Mismatch between specified total charge and occupations

[by-student-2017]

Describe the bug

!!! [common] AtomParameters/ra: Mismatch between specified total charge and occupations (0.00000000 vs. 2.00000000)

To Reproduce

Ra { AtomConfig { AtomicNumber = 88 Mass = 226 Occupations { $OCCUPATIONS_Rn 6D = 0.0 0.0 7S = 1.0 1.0 7P = 0.0 0.0 }

skdef.hsd_Ra.txt

or

Ra { AtomConfig { AtomicNumber = 88 Mass = 226 Occupations { $OCCUPATIONS_Xe 4F = 7.0 7.0 5D = 5.0 5.0 6S = 1.0 1.0 6P = 3.0 3.0 6D = 0.0 0.0 7S = 1.0 1.0 7P = 0.0 0.0 }

An error that may be related. [skgen.compression] Processing compression for shell(s) 6d 7s 7d [skgen.compression] Calculating compressed atom (build/th/comp.gkk28jl) "!!! [common] Missing wave function file build/th/comp.gkk28jl/wave_07s_up.dat"

Th { AtomConfig { AtomicNumber = 90 Mass = 232.04 Occupations { $OCCUPATIONS_Rn 6D = 2.0 2.0 7S = 0.0 0.0 7P = 0.0 0.0 }

skdef.hsd_Th.txt

I looked at "sktools/src/sktools/common.py" and "sktools/src/sktools/skdef.py" but I don't know where the problem is. I feel that the electrons in the orbit where the principal quantum number is 7 cannot be counted accurately.

Expected behaviour

I want to be able to calculate up to Pu.

Additional context

[vanderhe]

Hi @by-student-2017,

having had a brief look at the problem both errors (Ra and Th) are symptoms of a common cause: As far as I can see your conclusion that the $7S$ occupations are not parsed correctly is absolutely true, in fact

https://github.com/dftbplus/skprogs/blob/097a928d96418d69a8136e8be4f17c7dc6f39dc7/sktools/src/sktools/skdef.py#L308

will prevent any orbital $n \geq 7$ to be parsed correctly and instead tupels of $(0.0, 0.0)$ are appended. I have to check if this limitation has been implemented on purpose (although in any case a helpful error message should be added) or if it is safe to include the upper bound of $n = 7$.

Best regards Tammo

[vanderhe]

@by-student-2017 The fix is now available in the main branch, however, I noticed that you probably have to choose a smaller STO basis, i.e. smaller max. power and/or smaller number of exponents. Otherwise you will end up with near linear-dependence and the code halts.

[by-student-2017]

Thank you for the quick fix. After introducing the fix, I am currently testing the behavior on various systems, but we believe there will be no problems.

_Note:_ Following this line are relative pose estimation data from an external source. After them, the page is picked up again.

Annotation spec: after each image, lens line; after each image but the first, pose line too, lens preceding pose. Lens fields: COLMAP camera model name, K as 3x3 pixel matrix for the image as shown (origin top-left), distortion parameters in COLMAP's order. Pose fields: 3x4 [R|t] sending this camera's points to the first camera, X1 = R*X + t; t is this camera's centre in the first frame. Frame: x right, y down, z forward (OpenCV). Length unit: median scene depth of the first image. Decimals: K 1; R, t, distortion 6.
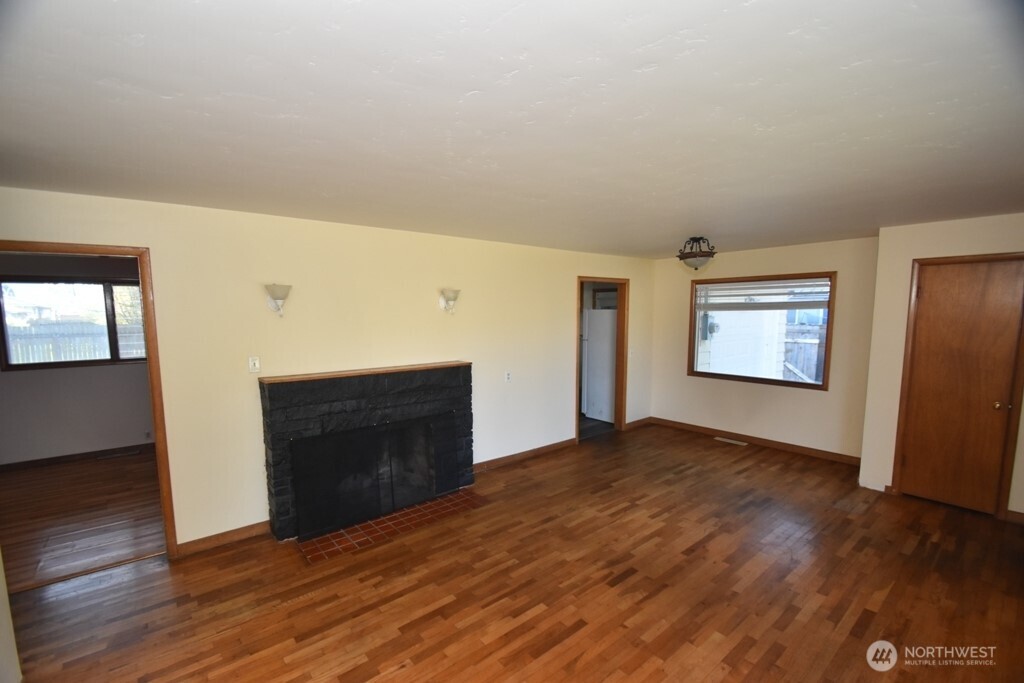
lens RADIAL K [[446.3, 0, 502.0], [0, 446.3, 364.1], [0, 0, 1]] dist [0.011289, -0.015975]
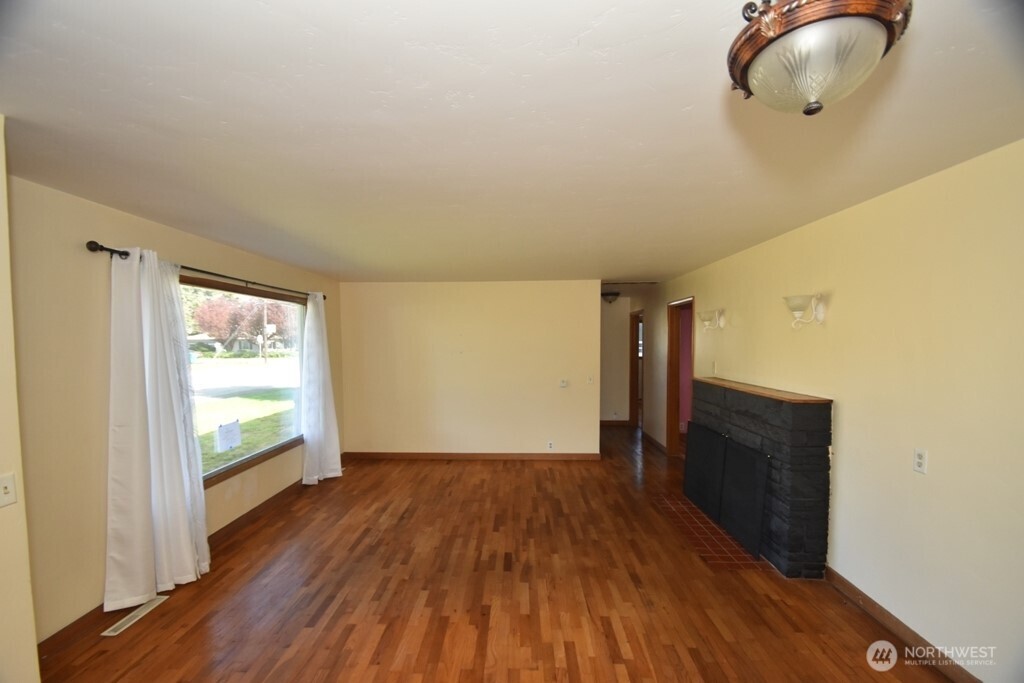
lens RADIAL K [[446.3, 0, 502.0], [0, 446.3, 364.1], [0, 0, 1]] dist [0.011289, -0.015975]
pose [[-0.661550, 0.052289, -0.748076, 0.896813], [-0.074229, 0.988101, 0.134710, -0.142299], [0.746218, 0.144646, -0.649797, 1.342609]]
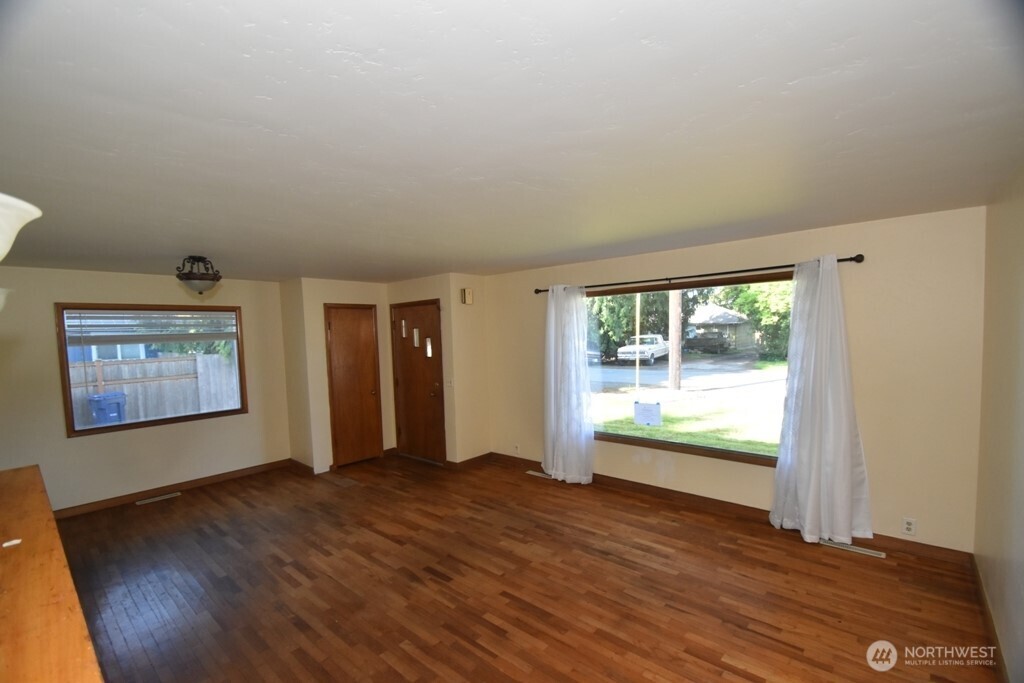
lens RADIAL K [[446.3, 0, 502.0], [0, 446.3, 364.1], [0, 0, 1]] dist [0.011289, -0.015975]
pose [[-0.160558, -0.056874, 0.985386, -0.659608], [0.145303, 0.986099, 0.080591, -0.081740], [-0.976273, 0.156119, -0.150062, 0.752350]]
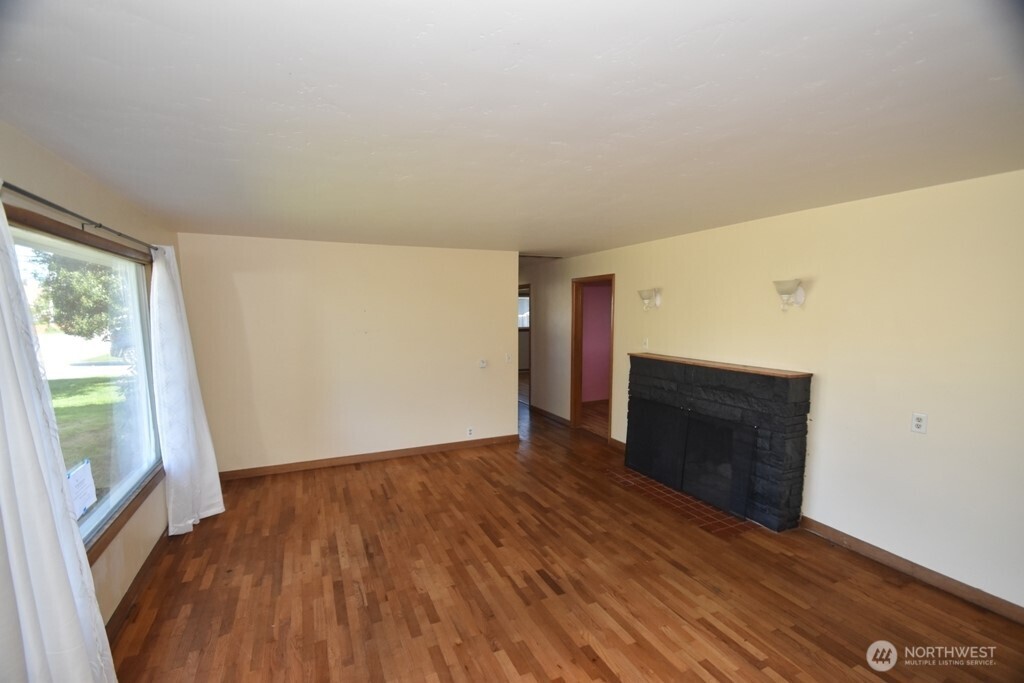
lens RADIAL K [[446.3, 0, 502.0], [0, 446.3, 364.1], [0, 0, 1]] dist [0.011289, -0.015975]
pose [[-0.260403, 0.126933, -0.957120, 0.951688], [-0.105474, 0.981647, 0.158882, -0.111559], [0.959722, 0.142325, -0.242236, 0.865115]]
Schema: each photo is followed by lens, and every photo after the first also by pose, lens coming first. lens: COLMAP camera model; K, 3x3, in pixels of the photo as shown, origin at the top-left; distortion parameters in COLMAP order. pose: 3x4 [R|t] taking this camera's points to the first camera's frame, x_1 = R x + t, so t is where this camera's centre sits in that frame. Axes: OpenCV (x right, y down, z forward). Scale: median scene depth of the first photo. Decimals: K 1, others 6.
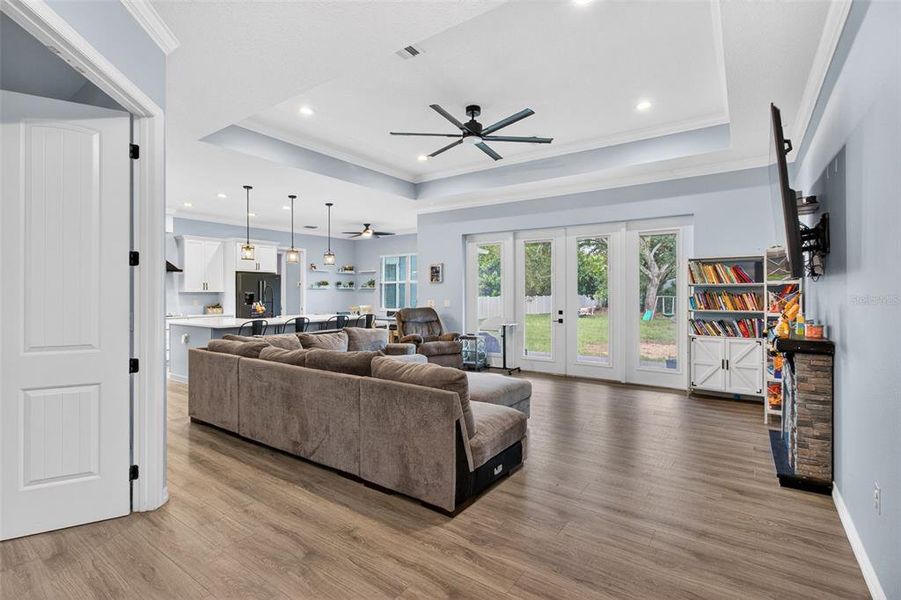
lens RADIAL K [[419.0, 0, 440.2], [0, 419.0, 290.0], [0, 0, 1]] dist [-0.000810, 0.000204]
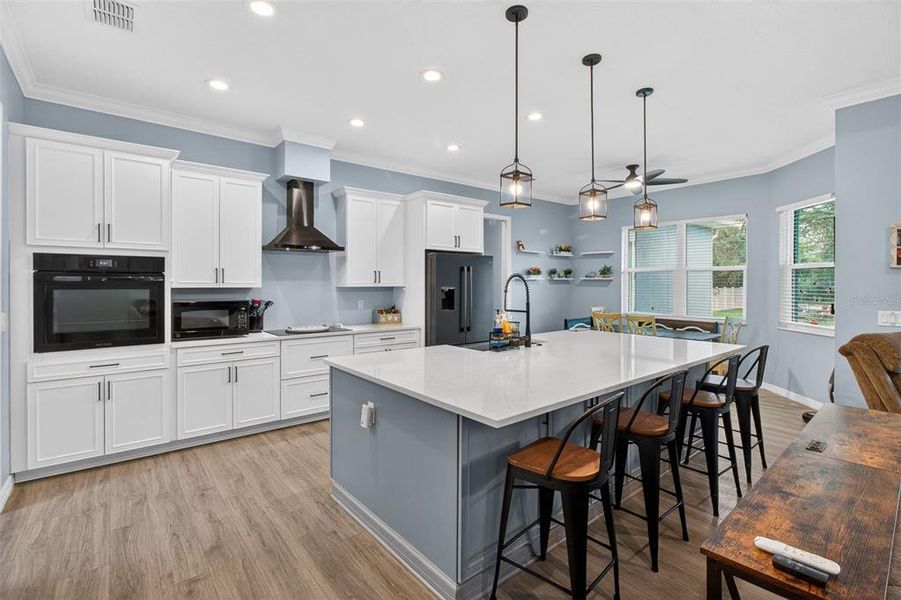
lens RADIAL K [[420.5, 0, 450.8], [0, 420.5, 281.1], [0, 0, 1]] dist [-0.002099, 0.000379]
pose [[0.967236, 0.002856, -0.253864, -0.390901], [-0.002107, 0.999993, 0.003222, -0.005930], [0.253872, -0.002582, 0.967234, 0.574932]]
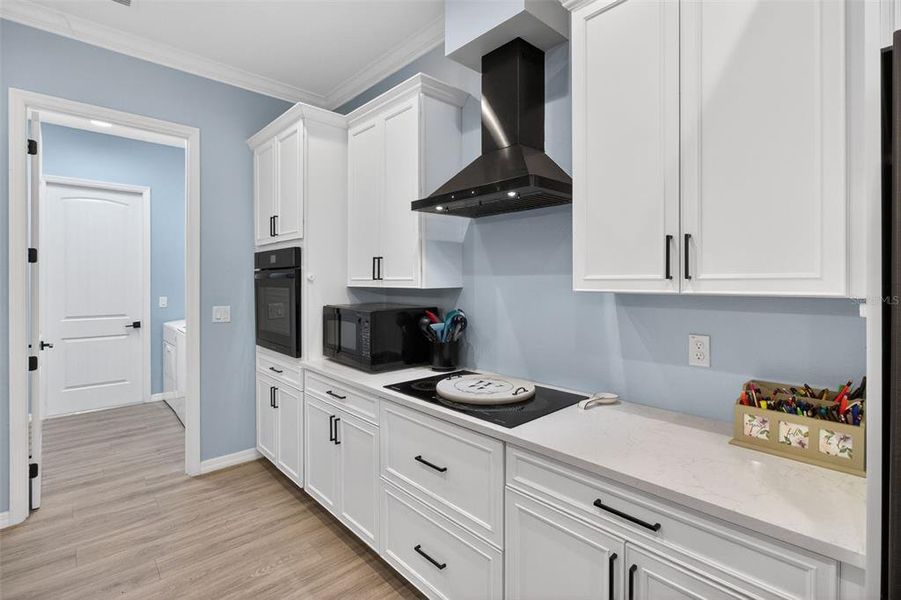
lens RADIAL K [[420.5, 0, 450.8], [0, 420.5, 281.1], [0, 0, 1]] dist [-0.002099, 0.000379]
pose [[-0.197412, 0.003311, -0.980315, -0.493253], [0.007017, 0.999973, 0.001965, -0.000577], [0.980296, -0.006491, -0.197430, 1.179473]]
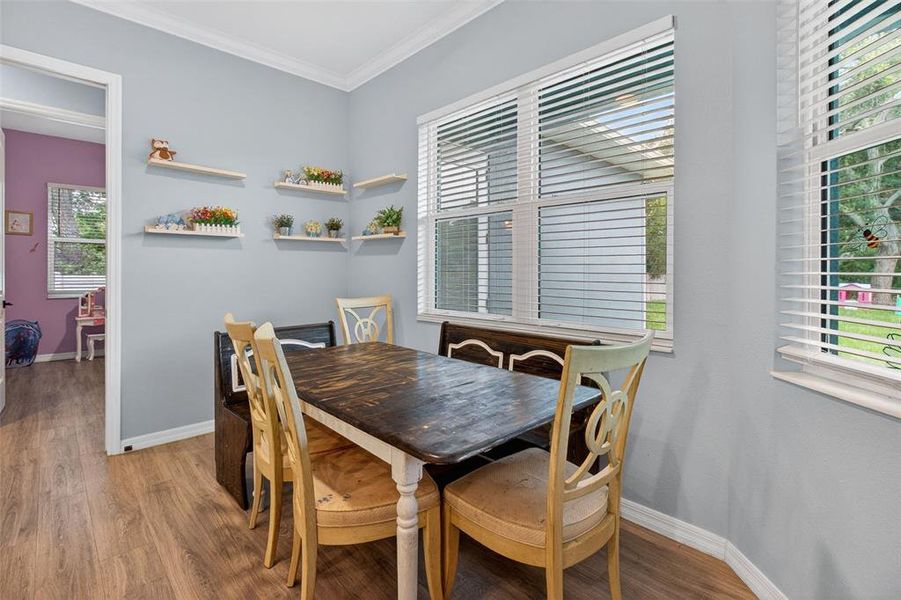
lens RADIAL K [[419.8, 0, 449.0], [0, 419.8, 269.3], [0, 0, 1]] dist [-0.000164, 0.000146]
pose [[0.983639, 0.001998, -0.180138, -0.125371], [-0.001464, 0.999994, 0.003097, 0.027631], [0.180143, -0.002783, 0.983636, 1.242720]]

Thank you for your comments regarding STO basis, etc. I am currently exploring parameters with various elements. Even if you look at the papers, there are few guidelines for parameters, so a lot of effort is put into it.

[vanderhe]

Thank you for your comments regarding STO basis, etc. I am currently exploring parameters with various elements. Even if you look at the papers, there are few guidelines for parameters, so a lot of effort is put into it.

Finding a suitable STO basis is "straight-forward" in the sense that it just needs to be converged, i.e. the results of the pseudo-atom calculations or the content of the final Slater-Koster files should not change anymore. You can compare SK-files via the skdiff tool, but be aware that the onsite energies of unoccupied orbitals in your valence shells are ill-defined and might erratically change even though you have a converged basis. The STO exponents are usually chosen so that they are the same for all shells (in your case s, p, d, f) and generated according to a geometric series. You can use the skexp tool to generate the exponents for a given element, see skexp -h for its usage.

[by-student-2017]

Thank you for the valuable information. skexp.py is now available. Until now, I have been looking for Bayesian optimization, but this tool has made it more accessible. All left is power, and radius for density s,p,d and f ! For power, if two don't work, I set it to 4, but there are times when seven is better, so it's a problem. It is stated in part 2 of QUASINANO's paper that mio has perfect accuracy, so I would like to create parameters comparable to mio using the example mio as a reference.